◆ WRITTEN TASK: For the records below, tally the lines that include the word "Original" and give only the tally.

◆ EXERCISE INPUTS:
- - - - - - -
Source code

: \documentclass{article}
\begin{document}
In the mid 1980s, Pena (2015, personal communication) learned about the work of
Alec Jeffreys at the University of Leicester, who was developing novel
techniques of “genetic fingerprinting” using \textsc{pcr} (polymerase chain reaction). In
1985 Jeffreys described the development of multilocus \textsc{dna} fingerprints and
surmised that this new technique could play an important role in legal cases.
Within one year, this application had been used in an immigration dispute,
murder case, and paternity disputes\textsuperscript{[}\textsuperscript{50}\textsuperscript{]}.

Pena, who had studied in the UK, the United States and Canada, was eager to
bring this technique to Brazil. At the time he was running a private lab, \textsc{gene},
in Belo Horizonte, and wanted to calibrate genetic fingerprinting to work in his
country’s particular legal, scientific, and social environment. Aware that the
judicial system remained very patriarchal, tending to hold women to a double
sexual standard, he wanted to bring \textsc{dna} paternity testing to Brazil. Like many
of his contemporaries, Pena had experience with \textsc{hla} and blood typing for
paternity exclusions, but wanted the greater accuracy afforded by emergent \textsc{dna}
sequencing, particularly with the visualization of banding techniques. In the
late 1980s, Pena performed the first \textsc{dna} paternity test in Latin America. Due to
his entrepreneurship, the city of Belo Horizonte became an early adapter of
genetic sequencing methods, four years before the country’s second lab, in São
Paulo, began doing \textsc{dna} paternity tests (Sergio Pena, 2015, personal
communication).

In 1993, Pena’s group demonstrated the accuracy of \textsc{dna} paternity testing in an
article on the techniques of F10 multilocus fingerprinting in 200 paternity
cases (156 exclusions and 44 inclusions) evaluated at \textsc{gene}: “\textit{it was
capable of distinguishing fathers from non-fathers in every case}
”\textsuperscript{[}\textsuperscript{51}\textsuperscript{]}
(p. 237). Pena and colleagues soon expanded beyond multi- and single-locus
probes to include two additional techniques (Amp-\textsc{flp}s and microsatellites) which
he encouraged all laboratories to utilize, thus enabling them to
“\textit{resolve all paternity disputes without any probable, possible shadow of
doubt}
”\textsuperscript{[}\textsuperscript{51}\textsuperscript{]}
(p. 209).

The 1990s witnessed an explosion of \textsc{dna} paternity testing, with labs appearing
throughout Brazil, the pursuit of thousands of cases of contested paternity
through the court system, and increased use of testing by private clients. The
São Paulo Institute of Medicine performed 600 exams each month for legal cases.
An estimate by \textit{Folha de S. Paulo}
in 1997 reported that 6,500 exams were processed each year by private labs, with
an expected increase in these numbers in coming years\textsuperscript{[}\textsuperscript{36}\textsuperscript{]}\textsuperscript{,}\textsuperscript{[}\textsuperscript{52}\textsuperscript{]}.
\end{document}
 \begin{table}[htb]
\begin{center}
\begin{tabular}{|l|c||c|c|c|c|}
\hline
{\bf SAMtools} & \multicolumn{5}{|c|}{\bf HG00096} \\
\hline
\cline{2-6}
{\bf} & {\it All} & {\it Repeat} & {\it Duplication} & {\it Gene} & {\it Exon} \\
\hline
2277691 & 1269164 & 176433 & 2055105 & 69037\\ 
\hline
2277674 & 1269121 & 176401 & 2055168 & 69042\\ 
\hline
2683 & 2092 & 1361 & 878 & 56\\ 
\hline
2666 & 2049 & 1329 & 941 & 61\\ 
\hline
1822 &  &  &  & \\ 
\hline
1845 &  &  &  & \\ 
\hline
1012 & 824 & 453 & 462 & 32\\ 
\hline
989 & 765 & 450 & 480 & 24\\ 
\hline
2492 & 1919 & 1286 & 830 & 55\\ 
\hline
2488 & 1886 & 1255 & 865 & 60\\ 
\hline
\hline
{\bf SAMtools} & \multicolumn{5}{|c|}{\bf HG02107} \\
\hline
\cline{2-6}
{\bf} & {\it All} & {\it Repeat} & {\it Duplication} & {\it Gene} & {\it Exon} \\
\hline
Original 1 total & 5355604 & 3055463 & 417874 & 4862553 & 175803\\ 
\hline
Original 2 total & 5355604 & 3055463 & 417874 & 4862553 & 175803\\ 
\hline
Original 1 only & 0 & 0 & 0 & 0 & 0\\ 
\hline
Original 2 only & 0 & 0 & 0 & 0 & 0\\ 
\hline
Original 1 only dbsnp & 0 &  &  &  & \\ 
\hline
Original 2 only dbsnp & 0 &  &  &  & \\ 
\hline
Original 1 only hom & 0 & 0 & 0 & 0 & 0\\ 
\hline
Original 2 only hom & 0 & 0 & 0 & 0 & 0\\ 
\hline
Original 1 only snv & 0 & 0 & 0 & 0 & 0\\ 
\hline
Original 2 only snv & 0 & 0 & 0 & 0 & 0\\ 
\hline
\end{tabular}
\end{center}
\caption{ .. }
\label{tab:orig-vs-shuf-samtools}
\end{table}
- - - - - - -
◆ TASK RESULT: 10